Recopiez à l'identique toutes les lignes des données ci-dessous, en laissant les images de côté.

********

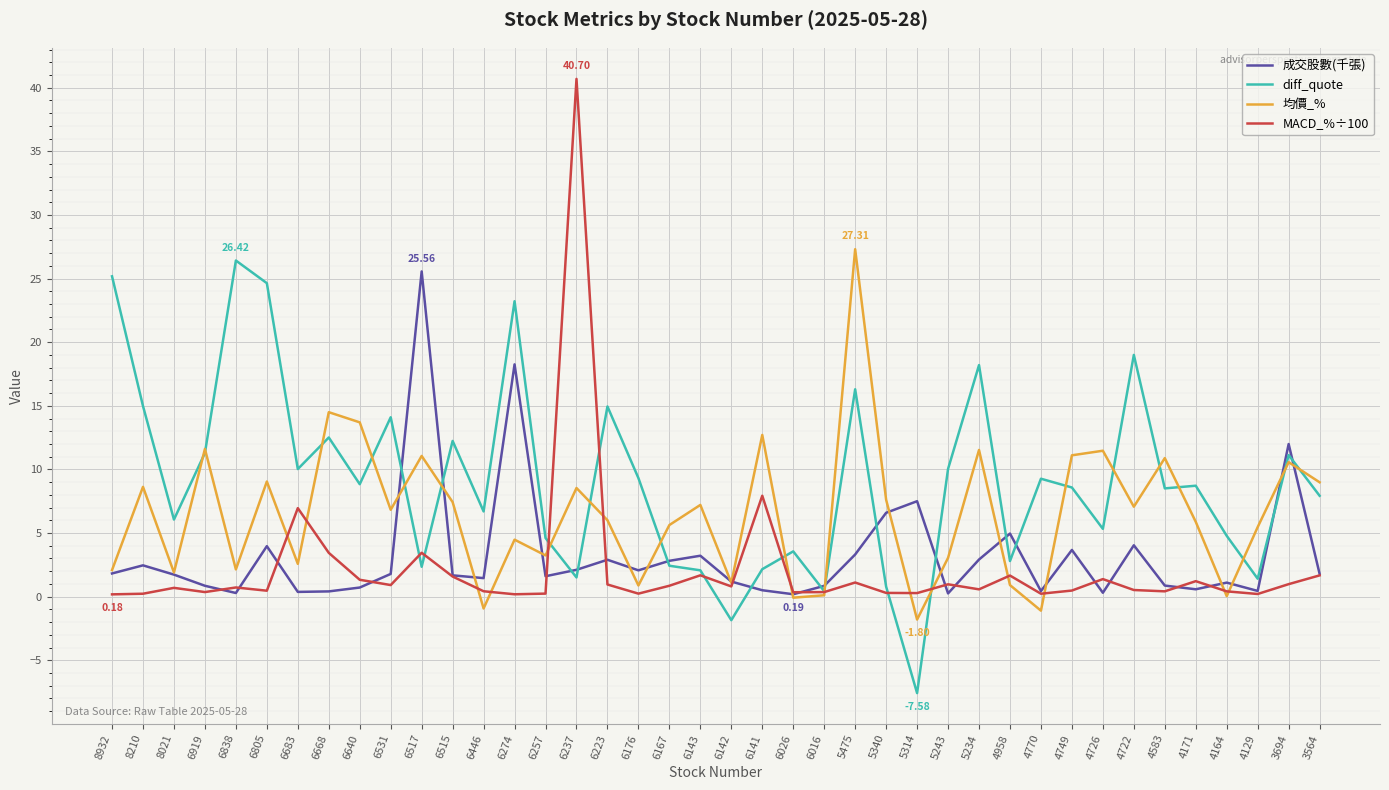

List the series in order of their overall mean, lowest first.

MACD_%÷100, 成交股數(千張), 均價_%, diff_quote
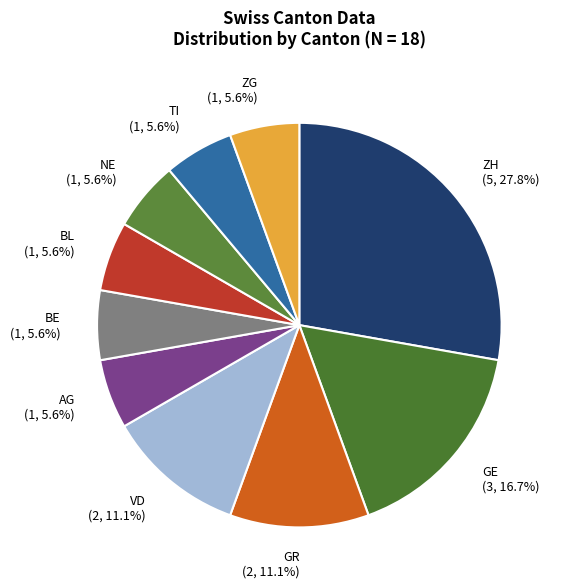

Which slice is the largest?

ZH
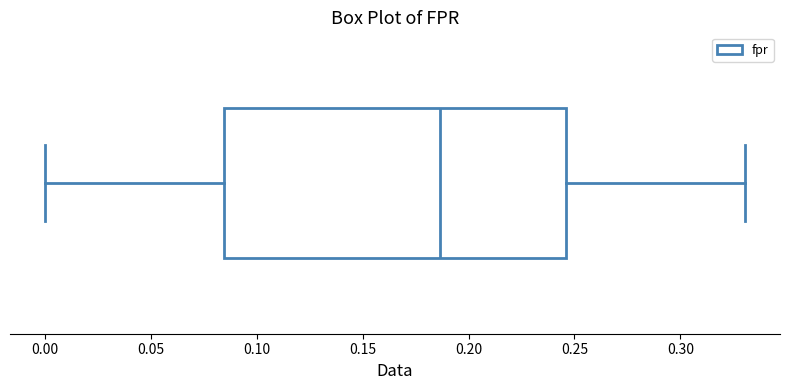

Where is the left edge of the box on the x-axis? The values are not printed on the chart, so give them approximately, as read against the axis.

0.085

********

● **RÉSULTAT CI-DESSOUS**:
List the series in order of their overall mean, lowest first.

MACD_%÷100, 成交股數(千張), 均價_%, diff_quote

Which slice is the largest?

ZH

Where is the left edge of the box on the x-axis? The values are not printed on the chart, so give them approximately, as read against the axis.

0.085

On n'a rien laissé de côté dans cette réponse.